A Trustworthy By Design Classification Model for Building Energy Retrofit Decision Support
Panagiota Rempi, Sotiris Pelekis, Alexandros Menelaos Tzortzis, Evangelos Spiliotis, Evangelos Karakolis, Christos Ntanos, Dimitris Askounis
TL;DR
The paper tackles retrofit decision support for residential buildings under data scarcity and regulatory scrutiny by proposing a trustworthy-by-design framework that combines a multi-label neural classifier with SHAP explanations and CTGAN-based data augmentation. It demonstrates the approach on two diverse case studies—the UK England and Wales EPC dataset and Latvia's RETROFIT-LAT—showing improved predictive performance and interpretability while highlighting regulatory alignment and usability for non-technical stakeholders. Key contributions include direct multi-measure retrofit recommendations, an explainability-driven feature engineering process, and a GAN-based augmentation layer that mitigates class imbalance. The work advances practical, transparent, and scalable AI-enabled retrofit planning that can inform policy, investment decisions, and transfer to different regional building stocks.
Abstract
Improving energy efficiency in residential buildings is critical to combating climate change and reducing greenhouse gas emissions. Retrofitting existing buildings, which contribute a significant share of energy use, is therefore a key priority, especially in regions with outdated building stock. Artificial Intelligence (AI) and Machine Learning (ML) can automate retrofit decision-making and find retrofit strategies.
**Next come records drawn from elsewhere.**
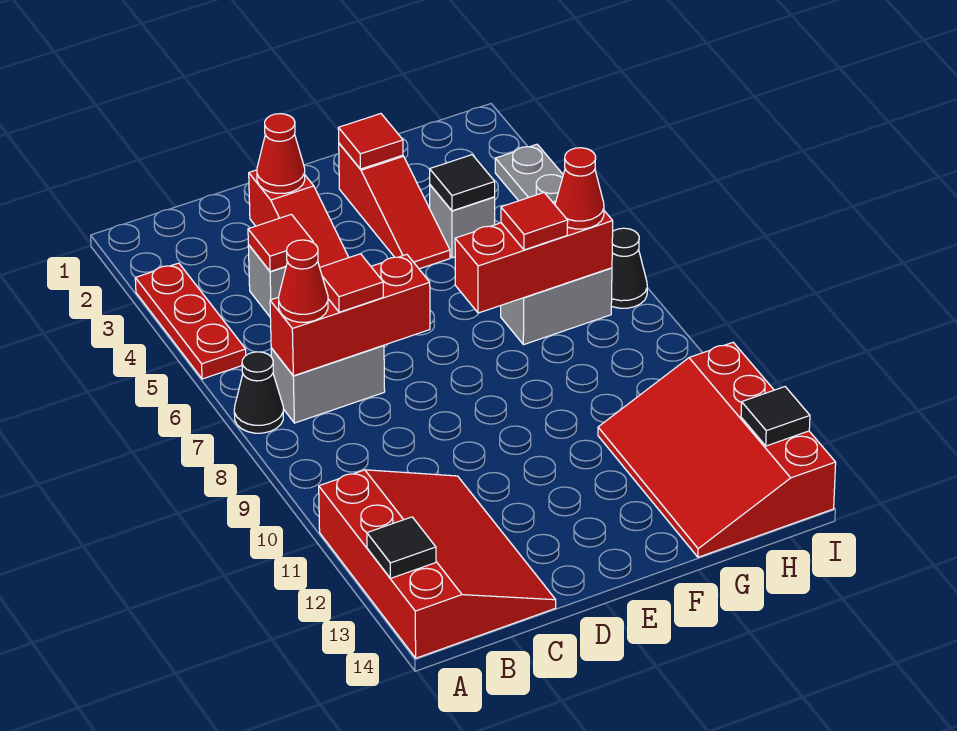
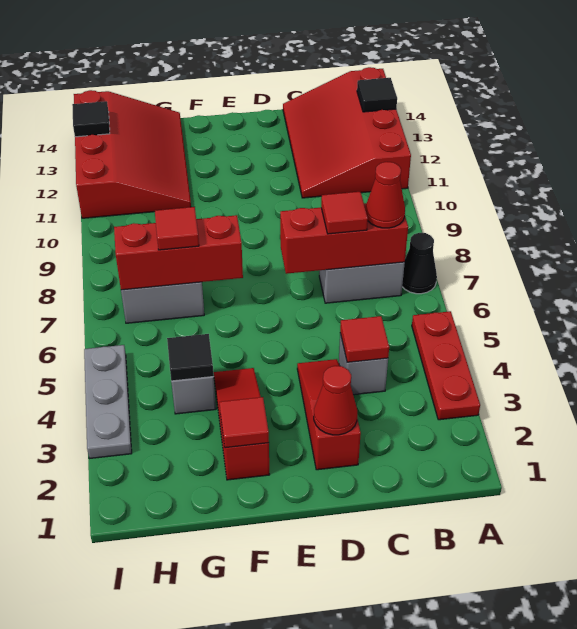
red 1x1 cone [555,148,604,229] -> none
black 1x1 cone [611,228,647,308] -> none

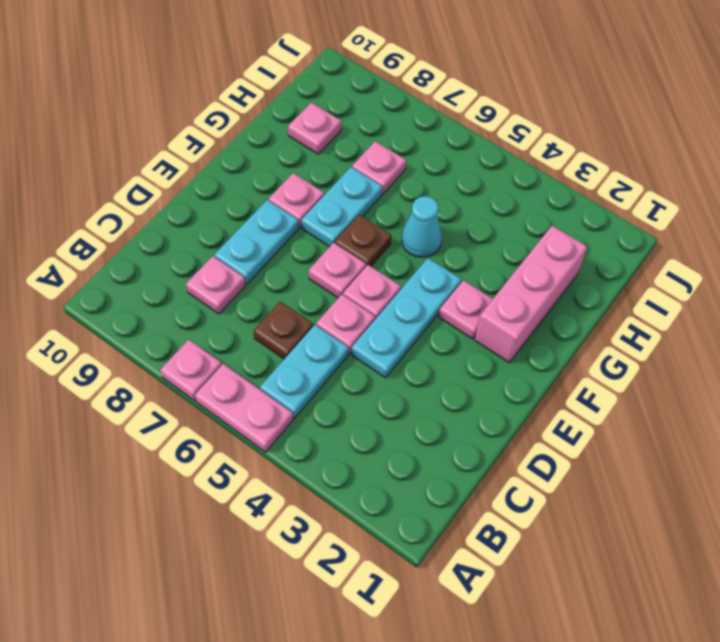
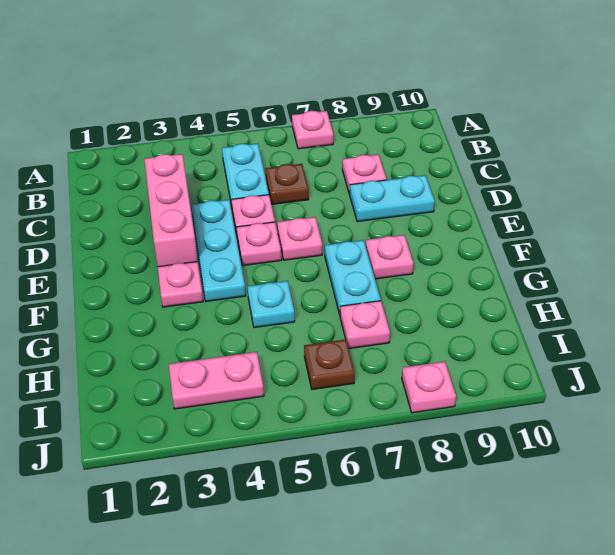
pink 1x2 plate [195,364,293,452] -> pink 1x2 plate moved to [169,352,264,409]
cyan 1x2 plate [214,200,299,284] -> cyan 1x2 plate turned to [350,175,435,222]
pink 1x3 brick [475,226,587,363] -> pink 1x3 brick moved to [144,154,198,267]
brown 1x1 plate [335,215,391,266] -> brown 1x1 plate moved to [304,340,355,389]
cyan 1x1 cone [402,196,442,257] -> cyan 1x1 plate [247,281,295,328]
pink 1x1 plate [288,103,341,154] -> pink 1x1 plate moved to [402,361,456,413]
However, their use faces challenges of data availability, model transparency, and compliance with national and EU AI regulations including the AI act, ethics guidelines and the ALTAI. This paper presents a trustworthy-by-design ML-based decision support framework that recommends energy efficiency strategies for residential buildings using minimal user-accessible inputs. The framework merges Conditional Tabular Generative Adversarial Networks (CTGAN) to augment limited and imbalanced data with a neural network-based multi-label classifier that predicts potential combinations of retrofit actions. To support explanation and trustworthiness, an Explainable AI (XAI) layer using SHapley Additive exPlanations (SHAP) clarifies the rationale behind recommendations and guides feature engineering. Two case studies validate performance and generalization: the first leveraging a well-established, large EPC dataset for England and Wales; the second using a small, imbalanced post-retrofit dataset from Latvia (RETROFIT-LAT). Results show that the framework can handle diverse data conditions and improve performance up to 53% compared to the baseline. Overall, the proposed framework provides a feasible, interpretable, and trustworthy AI system for building retrofit decision support through assured performance, usability, and transparency to aid stakeholders in prioritizing effective energy investments and support regulation-compliant, data-driven innovation in sustainable energy transition.